The intracellular stage of the bovine parasite Theileria, equivalent to the malaria blood stage, is not known to express any molecules on the surface of the invaded cell, a leucocyte (Boulter and Hall, 1999). The largest gene family in Theileria, Tar/Tpr, is predicted to encode mostly integral membrane proteins; however, no known function has been attributed to it (Weir et al. 2010). The next two largest variant gene families of Theileria appear to encode largely secreted proteins (Pain et al. 2005). It has been proposed that SVSPs have a role in transforming the host cell. They possess nuclear localization signals and it is thought they might localize to the host nucleus much like products of the smaller TashAT family (Shiels et al. 2004). Alternatively they might provide an immunological smokescreen effect by distracting immune cells from more conserved surface-bound antigens (Weir et al. 2010).

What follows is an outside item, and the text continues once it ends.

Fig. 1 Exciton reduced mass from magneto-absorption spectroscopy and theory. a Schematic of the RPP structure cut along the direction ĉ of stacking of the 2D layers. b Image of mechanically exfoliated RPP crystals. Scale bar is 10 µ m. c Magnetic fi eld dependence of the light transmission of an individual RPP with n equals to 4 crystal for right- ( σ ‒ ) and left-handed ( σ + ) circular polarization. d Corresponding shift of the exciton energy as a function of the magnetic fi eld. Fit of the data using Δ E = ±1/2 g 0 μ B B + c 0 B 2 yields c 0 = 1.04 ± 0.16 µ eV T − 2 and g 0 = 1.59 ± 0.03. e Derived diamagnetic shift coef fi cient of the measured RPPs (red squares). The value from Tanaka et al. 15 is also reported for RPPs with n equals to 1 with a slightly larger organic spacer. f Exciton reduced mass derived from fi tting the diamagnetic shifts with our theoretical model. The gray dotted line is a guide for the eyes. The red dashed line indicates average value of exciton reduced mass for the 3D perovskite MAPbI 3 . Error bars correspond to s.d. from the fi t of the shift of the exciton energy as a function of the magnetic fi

There are large kinase gene families from Plasmodium and Coccidia, which are also thought to be involved in modifying the host cell. Plasmodium falciparum has a unique expansion of the Apicomplexan-specific FIKK family of kinases (Nunes et al. 2007). There is evidence that some members are involved in phosphorylation of host membrane skeleton proteins and alter the mechanical properties of the red blood cell (Nunes et al. 2010). ROP kinases and inactivated pseudokinases are stored in club-shaped organelles known as rhoptries, which introduce their cargo to the host cell upon invasion. In T. gondii, ROP16 localizes to host nucleus where it activates the JAK-STAT pathway and modulates host gene expression (Saeij et al. 2007). TgROP18 localizes to the PVM (Taylor et al. 2006) and is able to prevent immune-related GTPases (IRGs) from attacking this membrane and destroying the parasite (Fentress et al. 2010). This family seems to provide a set of exquisite tools for modifying the host cell.

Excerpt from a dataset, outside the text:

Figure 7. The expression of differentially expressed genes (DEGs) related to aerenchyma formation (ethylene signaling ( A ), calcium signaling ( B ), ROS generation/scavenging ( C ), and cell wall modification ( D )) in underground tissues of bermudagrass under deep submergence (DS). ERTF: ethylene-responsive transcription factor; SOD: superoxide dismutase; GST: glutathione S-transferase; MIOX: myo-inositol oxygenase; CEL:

It has been proposed that Cryptosporidium species do not display any form of antigenic variation (Singh et al. 2005). Interestingly, they also have a paucity of large variant gene families. Only the mucin-like glycoproteins show a large expansion. These have been proposed to function in tethering the sporozoite stage to the oocyst wall. However, it is not clear why 30 genes would be required to perform this task. Why Cryptosporidium should be able to survive without the wealth of large gene families present in other apicomplexans is currently unclear.

Thus, a variety of roles have already been uncovered for large apicomplexan gene families. Most families however have no known function and await characterization (Table 1). Small research communities are assembling around some of these families, but many remain essentially unstudied.

CONCLUSIONS

The P. falciparum var gene family is the most intensely studied large gene family in the Apicomplexa. It is involved in the best-understood mechanisms of antigenic variation and sequestration in this phylum. While other species exhibit antigenic variation and sequestration they use gene families with different properties and evolutionary histories. Many gene families are concerned with manipulating the host immune response or modifying the host cell rather than antigenic variation or sequestration. This review has highlighted some of the common themes and important contrasts that exist amongst large variant gene families in apicomplexan species. These may be useful in directing research to understand how apicomplexans interact with their hosts.